Pendant que l'UMP s'occupe d'elle-même, la reconstitution de la famille centriste s'accélère. Le patron de l'UDI a une méthode et un calendrier en tête. «S'il doit se passer quelque chose, promet-il, ce sera par écrit, en public, et ça nous engagera.» Il souhaite signer une «charte» avec son homologue du MoDem, «avec les lignes essentielles d'un projet commun, un système de fonctionnement unifié et démocratique et des alliances claires». La «charte fondatrice» de la «nouvelle structure», dont le nom reste à trouver, acterait aussi le changement de stratégie du MoDem. Et bien sûr, elle établirait des règles pour la présidentielle.

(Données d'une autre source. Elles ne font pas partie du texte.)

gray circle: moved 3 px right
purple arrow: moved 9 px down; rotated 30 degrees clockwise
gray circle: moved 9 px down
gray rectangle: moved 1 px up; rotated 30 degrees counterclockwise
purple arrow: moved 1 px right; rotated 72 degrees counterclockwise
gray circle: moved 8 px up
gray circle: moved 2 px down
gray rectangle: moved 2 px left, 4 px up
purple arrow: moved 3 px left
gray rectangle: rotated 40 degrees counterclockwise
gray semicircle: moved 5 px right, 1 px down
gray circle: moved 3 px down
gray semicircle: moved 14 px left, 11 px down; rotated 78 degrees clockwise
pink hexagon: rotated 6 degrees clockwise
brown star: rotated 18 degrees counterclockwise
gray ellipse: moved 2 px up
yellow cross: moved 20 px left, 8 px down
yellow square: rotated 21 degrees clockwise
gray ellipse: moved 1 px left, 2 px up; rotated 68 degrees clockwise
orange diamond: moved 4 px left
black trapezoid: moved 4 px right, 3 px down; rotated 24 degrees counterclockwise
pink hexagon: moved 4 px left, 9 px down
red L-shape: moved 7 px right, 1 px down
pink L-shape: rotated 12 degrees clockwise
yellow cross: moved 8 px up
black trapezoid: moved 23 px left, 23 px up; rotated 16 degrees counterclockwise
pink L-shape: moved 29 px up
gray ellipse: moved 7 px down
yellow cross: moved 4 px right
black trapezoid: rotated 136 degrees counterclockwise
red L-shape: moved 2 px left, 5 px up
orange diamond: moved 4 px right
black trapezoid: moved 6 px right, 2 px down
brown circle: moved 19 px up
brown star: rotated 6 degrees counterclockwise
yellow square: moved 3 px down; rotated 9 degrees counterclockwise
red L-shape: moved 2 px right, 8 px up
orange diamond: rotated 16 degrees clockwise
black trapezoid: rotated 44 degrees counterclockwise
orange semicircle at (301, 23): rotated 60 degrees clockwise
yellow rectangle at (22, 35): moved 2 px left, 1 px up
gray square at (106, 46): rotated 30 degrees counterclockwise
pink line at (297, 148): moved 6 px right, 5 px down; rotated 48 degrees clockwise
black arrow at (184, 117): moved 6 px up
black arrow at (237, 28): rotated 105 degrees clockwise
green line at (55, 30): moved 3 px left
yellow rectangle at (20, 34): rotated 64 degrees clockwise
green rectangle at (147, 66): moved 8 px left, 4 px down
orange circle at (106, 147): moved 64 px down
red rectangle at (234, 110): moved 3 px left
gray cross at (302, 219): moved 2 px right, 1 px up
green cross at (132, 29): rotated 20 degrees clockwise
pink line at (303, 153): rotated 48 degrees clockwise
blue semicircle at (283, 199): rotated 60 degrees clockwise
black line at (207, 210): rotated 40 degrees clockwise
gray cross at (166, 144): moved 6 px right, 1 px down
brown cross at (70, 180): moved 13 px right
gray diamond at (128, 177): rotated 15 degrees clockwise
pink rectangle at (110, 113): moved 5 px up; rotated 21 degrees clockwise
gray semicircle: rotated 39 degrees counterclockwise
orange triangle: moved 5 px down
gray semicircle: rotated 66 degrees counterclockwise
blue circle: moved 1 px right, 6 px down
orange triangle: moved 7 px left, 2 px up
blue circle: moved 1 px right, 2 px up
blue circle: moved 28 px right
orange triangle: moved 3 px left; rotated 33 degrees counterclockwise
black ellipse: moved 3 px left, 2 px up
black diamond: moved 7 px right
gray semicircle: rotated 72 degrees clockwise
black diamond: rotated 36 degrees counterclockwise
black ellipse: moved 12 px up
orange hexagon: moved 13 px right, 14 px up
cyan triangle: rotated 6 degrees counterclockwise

Jean-Louis Borloo veut aller vite. Selon lui, «si on n'est clairement pas avec la gauche, il ne faut pas deux cents ans pour l'écrire». Il voudrait boucler le tout «avant le 21 octobre». L'an dernier, à la même date, il portait l'UDI sur les fonts baptismaux et il assure que déjà, il avait en tête la réconciliation avec François Bayrou. «Si j'y arrive, j'aurai terminé la mission que je m'étais fixée», confie-t-il. Et après? «Eh bien, on aura deux présidentiables, comme l'UMP!», a lancé sur le ton de la plaisanterie un membre du comité exécutif de l'UDI, mardi soir.